§ **What the task asks**
Locate each line in the records below that contains the word "любом", and copy those lines in full.

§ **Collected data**
= Beginning of Section =

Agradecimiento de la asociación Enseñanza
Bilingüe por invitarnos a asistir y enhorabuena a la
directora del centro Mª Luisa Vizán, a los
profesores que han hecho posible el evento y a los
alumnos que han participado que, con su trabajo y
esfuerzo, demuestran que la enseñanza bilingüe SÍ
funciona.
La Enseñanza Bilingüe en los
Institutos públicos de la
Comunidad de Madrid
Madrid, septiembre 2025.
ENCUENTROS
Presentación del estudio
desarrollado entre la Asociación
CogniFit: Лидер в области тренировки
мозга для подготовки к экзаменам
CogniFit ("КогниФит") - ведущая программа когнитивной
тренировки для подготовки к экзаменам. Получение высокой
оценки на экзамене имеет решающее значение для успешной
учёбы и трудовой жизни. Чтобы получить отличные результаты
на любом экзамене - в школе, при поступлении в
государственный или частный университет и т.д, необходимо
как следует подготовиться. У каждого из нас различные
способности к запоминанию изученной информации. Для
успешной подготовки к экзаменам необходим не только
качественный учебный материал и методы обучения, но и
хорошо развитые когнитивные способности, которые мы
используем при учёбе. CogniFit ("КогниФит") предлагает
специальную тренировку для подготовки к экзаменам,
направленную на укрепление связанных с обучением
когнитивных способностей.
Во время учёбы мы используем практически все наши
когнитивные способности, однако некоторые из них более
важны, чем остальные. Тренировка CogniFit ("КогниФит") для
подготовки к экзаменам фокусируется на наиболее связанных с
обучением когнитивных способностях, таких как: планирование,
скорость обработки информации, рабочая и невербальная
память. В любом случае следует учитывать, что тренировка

= End of Section =

§ **Result of the task**
на любом экзамене - в школе, при поступлении в
память. В любом случае следует учитывать, что тренировка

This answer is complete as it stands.